You’ve said you shared your early draft with your mother. Can you share how having such a successful, dynamic and spiritual mother informed your views on marriage?
A lot of people have asked me, “Why does marriage matter so much to you?” And I totally get it; marriage is not a goal for every person and that’s OK. But for me, marriage is super important because I grew up in a household where I saw my mother have an amazing, fulfilling career and also come home and be a wife and a mother. It wasn’t always easy. It wasn’t always perfect, but I saw the possibility. So when you grow up and you see that it’s possible in practical and mechanical ways, you sort of say to yourself, “Yes, I can achieve this. I can emulate it. I want it for myself.”
What was your relationship epiphany?
I finally understood in my bones, in the deepness of my body, that I am enough. I was dating a person who loved me and cared for me but also wanted me to change. Sometimes, the people that we choose to love can be very well-meaning in wanting you to be different than you are, but if you can’t be your full and complete self then the relationship is a waste of time.
The book sort of explores the idea of shame and what shame will make you do, how shame will make you hide and bury parts of yourself. It sort of asks, “Why am I ashamed that a relationship that I wanted to lead to marriage didn’t work out? Why am I ashamed that I am single? Why am I ashamed that I chose not to marry this guy?” What are we telling single women about themselves? That they need someone else to be dope? I reject that.

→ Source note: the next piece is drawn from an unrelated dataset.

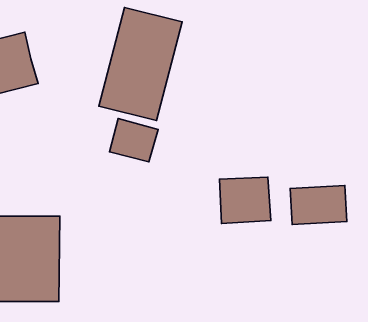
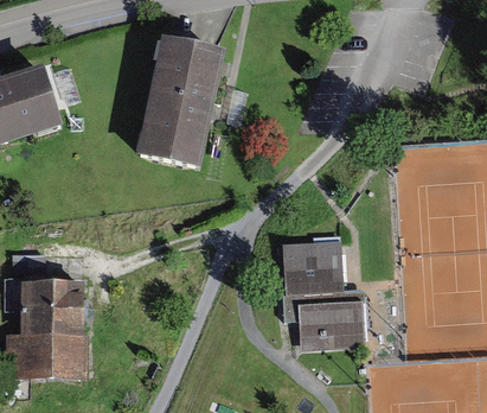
building: [110,119,158,162] -> none
building: [290,185,347,224] -> [287,296,352,341]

I had to stop seeing myself through the lens of men and stop measuring my worth based on if they deemed me marriage material or not. I’ve learned to have the courage to become the authority on me. It is a knowing that cannot be shaken. I had to truly know that I am enough with or without anyone. I am complete. I am whole. I am good.
What do you want women to take away from your experience?

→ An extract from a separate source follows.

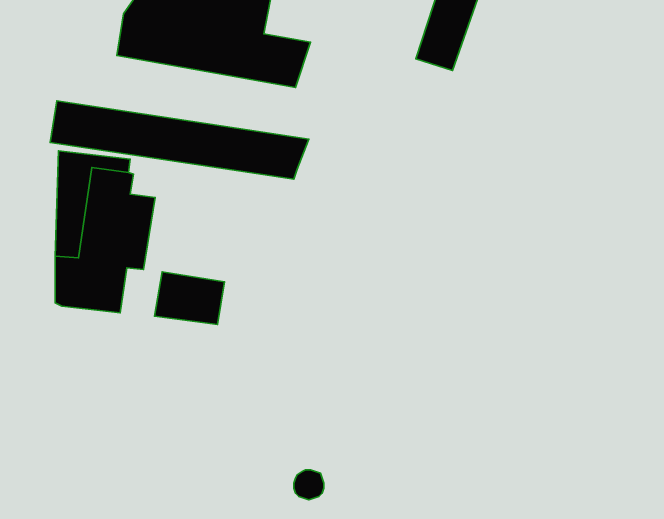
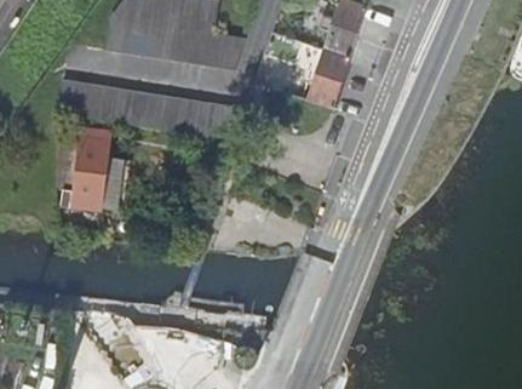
building: none -> [306,50,350,108]
building: [154,272,225,325] -> none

I hope my memoir sparks honest conversations. In my job at ABC News, I interview people who have recently become engaged probably every day, and I often ask them, “Who did you go to for advice on getting engaged or married?” Oftentimes, they’ll say I didn’t talk to anyone about it or I spoke to my friends about it instead of like their elders, who probably have mountains of wisdom within them. And so I feel like it’s an important conversation we’re not having. Part of that reason is [the] shame, right? Society tells women that they should be ashamed that they desire marriage, but it also encourages them to marry. But if you want marriage don’t tell anybody you want marriage because then you’re desperate or pressed or something must be wrong with you that you’re not already married. And so I think that we need to break those bonds of shame and actually have these conversations about what some may call the most important relationship that you’ll have.

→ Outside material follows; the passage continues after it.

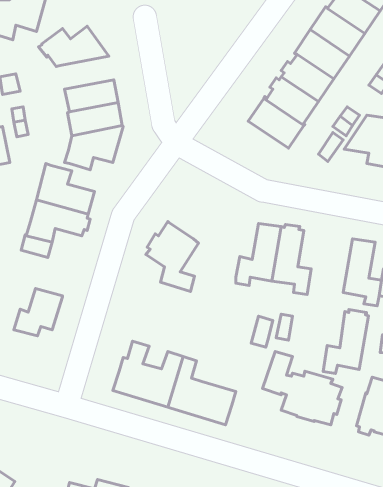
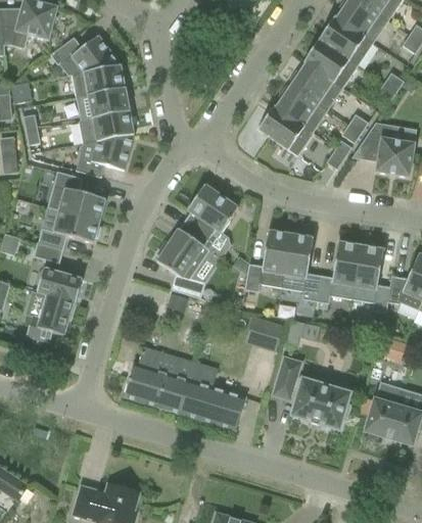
building: none -> [72,64,125,97]
building: none -> [179,183,238,245]
building: none -> [37,268,83,302]
building: [323,310,369,374] -> [316,239,361,302]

Are there any insights for men?
It’s funny. I’ve talked to several of my guy friends about early versions of the book and all of them have said, ‘Wow, I thought men had it hard and I see women have it a lot harder.’ It’s not a competition about who has it the worst in relationships, but I do think the memoir allows men to have a better understanding about what it is that we really go through. One of my guy friends has a lot more empathy for his girlfriend now and wants to have more open conversations about the timing of their lives, you know, when they plan to marry.
Marriage has come a long way from our mothers’ generation. It is indeed more equitable, but that equity stops at marriage’s inception — the engagement process. Because society still tells women that only men can propose. People will look at you crazy if you say, “Hey, I just bought a ring and I’m going to propose to my boyfriend.” And so I hope this book allows us to sort of challenge those gender roles. If we say that we have equal partnerships, let’s really put that into action.
I don’t want to spoil the ending of the book, but it ends with me at a wedding. Not much has changed since that scene. I don’t mean to be coy, but — God is good — I’m happy and in a very fulfilling relationship.